Last year we formed the “Scientists Against Malaria” (SAM) collaboration to apply modern drug design and modelling techniques in combination with industry standard infrastructure and interdisciplinary science to help develop new treatments against Malaria. The group’s first project assembles a number of leading academic researchers together with smaller innovative companies who are collaborating to develop novel inhibitors active against the Plasmodium parasite.
This is our first step in creating a collaboration learning machine for our community to enable and accelerate knowledge flow to progress the scientific research needed to develop new treatments against neglected diseases, which include other parasitic and tropical diseases, and diseases such as ALS which devastate people's health and are currently without any available treatment solutions.
Our drug design project involve situations when a number of partners collaborate to jointly solve molecular design problems as an early stage step in a drug discovery situation. The partners may involve commercial organisations, academic labs, and individual consultants who form a Virtual Organisation (VO) to collaborate on running the project, that typically has been historically carried out at a pharmaceutical organisation. The knowledge and experience of the partners involved is a critical resource and success factor for the project as is the ability to collaborate effectively. Additional resources include computer software and machinery for molecular design, modelling and virtual screening, experimental lab facilities for running assays and experiments on predicted hits for the problem studied, and supporting Information and Communications Technology (ICT) infrastructure. A significant amount of activity involving analysis, interpretation of results, synthesis and discussion is involved in many steps of the research process.
Computer-based models of Protein targets, Protein-Ligand and Protein-Protein interactions are built based on existing knowledge from crystal structures, physical chemistry and applications of bioinformatics and cheminformatics methods. A variety of methods including virtual screening, docking, pharmacophore-based design and free energy simulation methods are applied to the design of drug candidate molecules and their affinity for the target based on interactions such as involving specific hydrogen bonding and hydrophobic interactions with the active site of an enzyme. Holistic approaches to design also take into account specificity, cross-target interactions, Lipinski’s rule of 5 on druglikedness, ADME and toxicity properties of candidate molecules. Predictions are tested in the laboratory using a variety of experimental screening methods. High Throughput Screening (HTS) can be used to examine the activities of libraries of molecules against a target, whereas High Content Assays may probe a specific toxicity mechanism and property of a molecule.
A Lessons Learned process is run at the end of every significant process in the collaborative research workflow and prioritised lessons are documented into the VO knowledge base. Best Practices are agreed and documented at the start of the project. If best or better practices are discovered during the Lessons Learned process (e.g., on discussing “what went well”), they are documented into the VO knowledge base for future reference.

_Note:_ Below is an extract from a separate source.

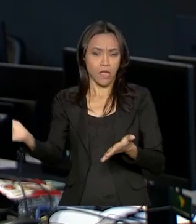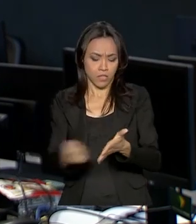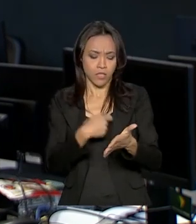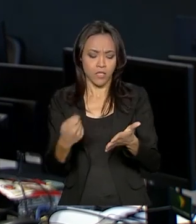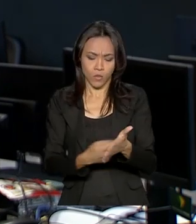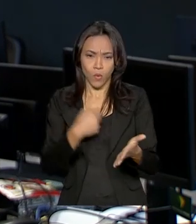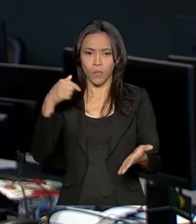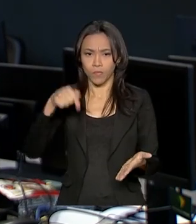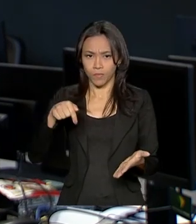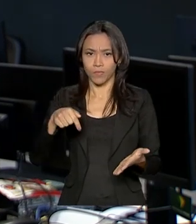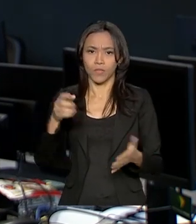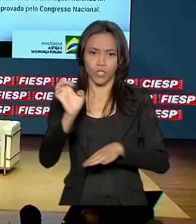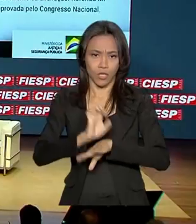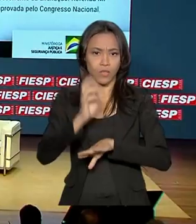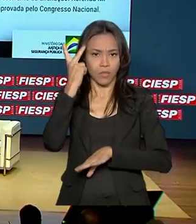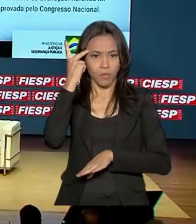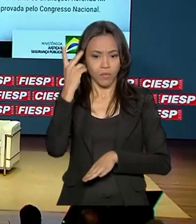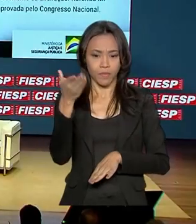aqui na capital.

A complex event-driven engine is used to track all significant events occuring during the collaborative work and to provide recommendations with regards to traffic light situations (e.g., green: positive, red: negative, yellow: uncertain) where yellow situations may trigger discussion and further actions. The combination of people and infrastructure may evolve and improve as activity expands, thus becoming a Collaboration Learning Machine for Drug Discovery and Neglected Diseases Research.

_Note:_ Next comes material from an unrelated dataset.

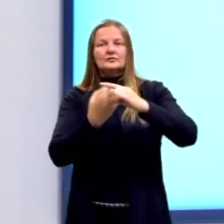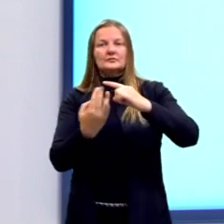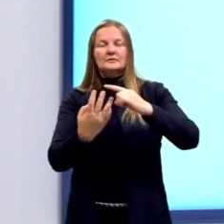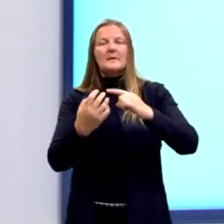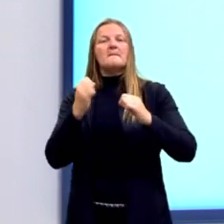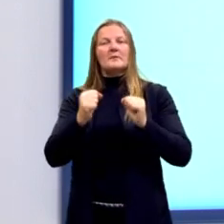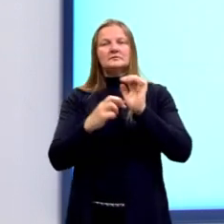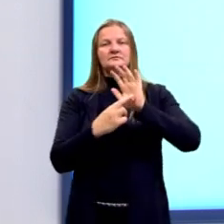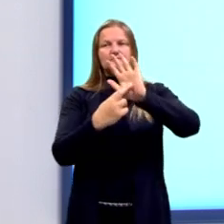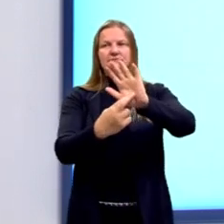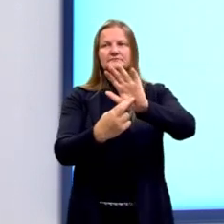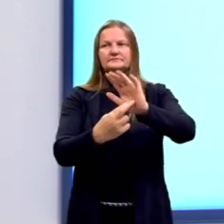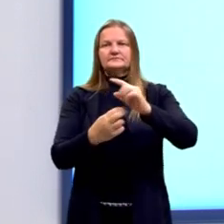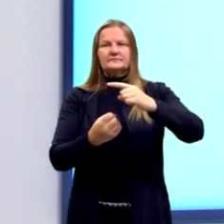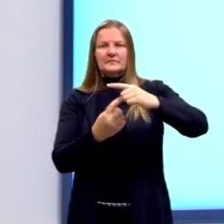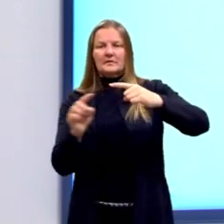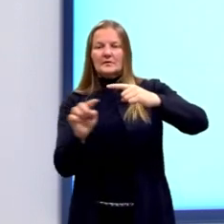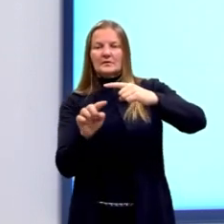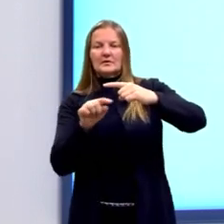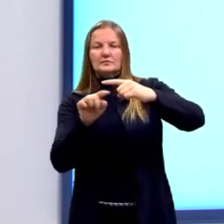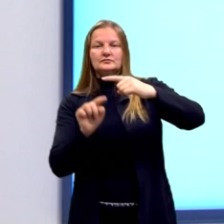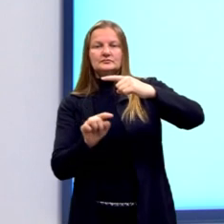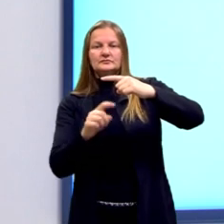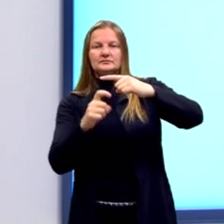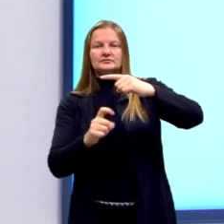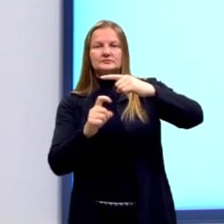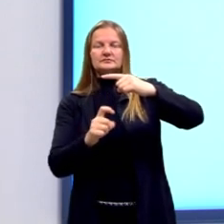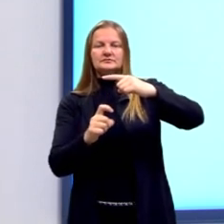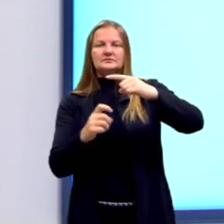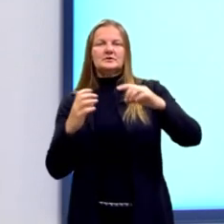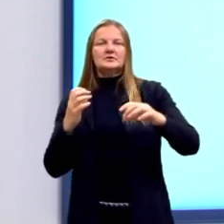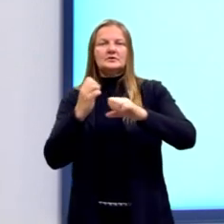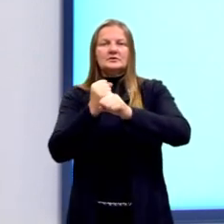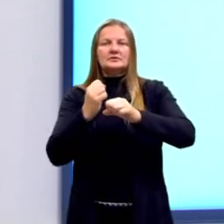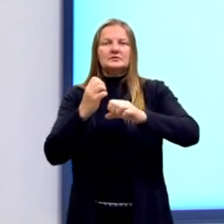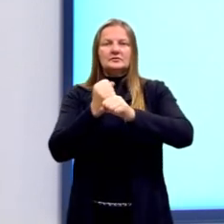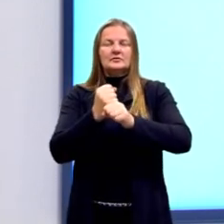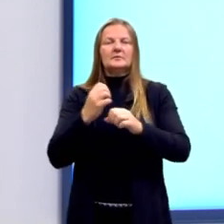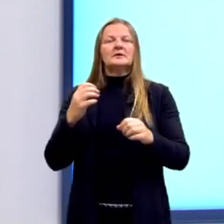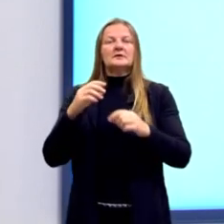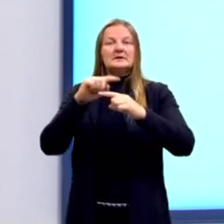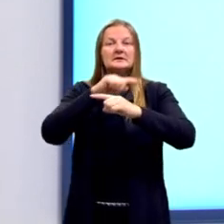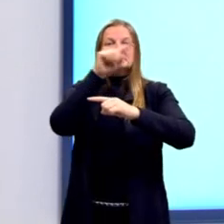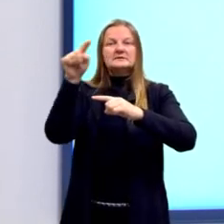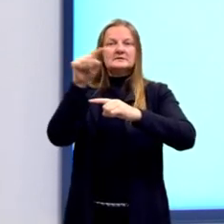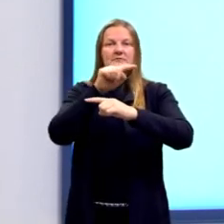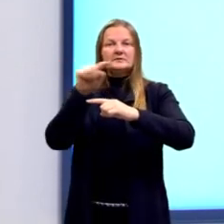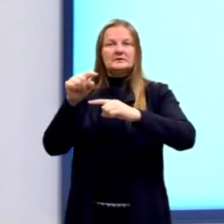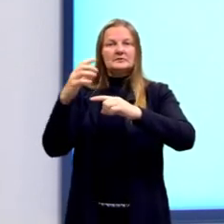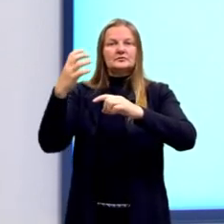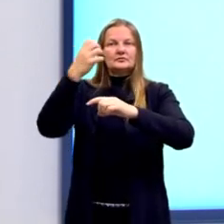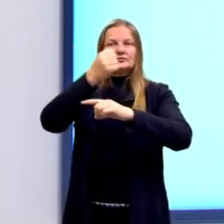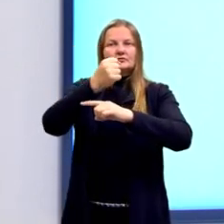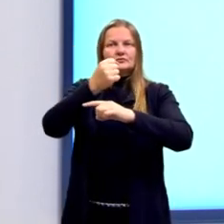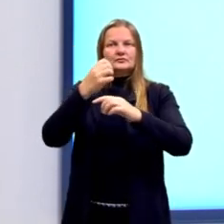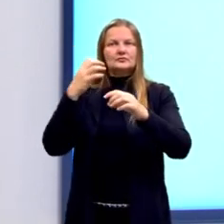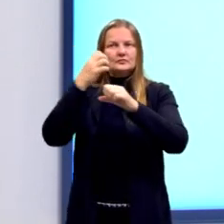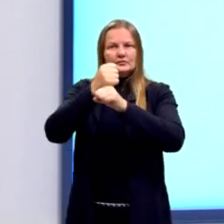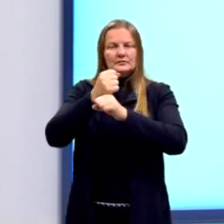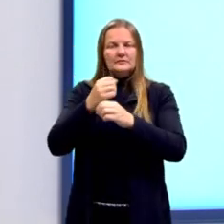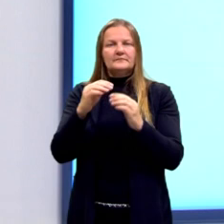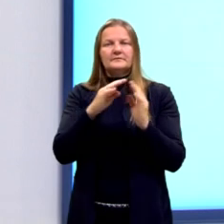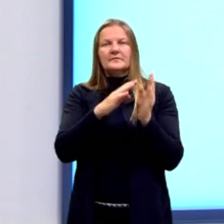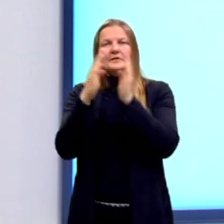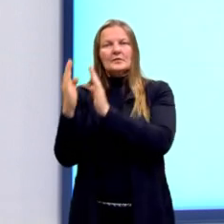tá? Nosso denominador permanece X e somamos os numeradores. No outro lado da igualdade,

I will discuss the activities of the Scientists Against Malaria (SAM) consortium at the BIO-IT conference in Boston, taking place 12 – 14 April 2011 in its collaborative drug discovery session (http://www.bio-itworldexpo.com/Bio-It_Expo_Content.aspx?id=101305). SAM was formed in 2010 from the InnovationWell Neglected Diseases Collaboration Pool as a virtual drug discovery organization to collaborate on the design of kinase inhibitors against the Plasmodium Malarial parasite. Work activities have included target selection and modelling, protein expression and assay development, computational drug design, and screening. Supported by developments on the EU FP7 funded SYNERGY and OpenTox projects, a combination of interoperable information systems, ontologies and web services were designed and deployed to manage the data, documents, computational and assay results, activity and toxicology predictions, as well as dashboards to track project progress and to support decision making. We will discuss our results, experiences and lessons learned to date, and future directions and opportunities for collaborative drug design based on our virtual organization approach.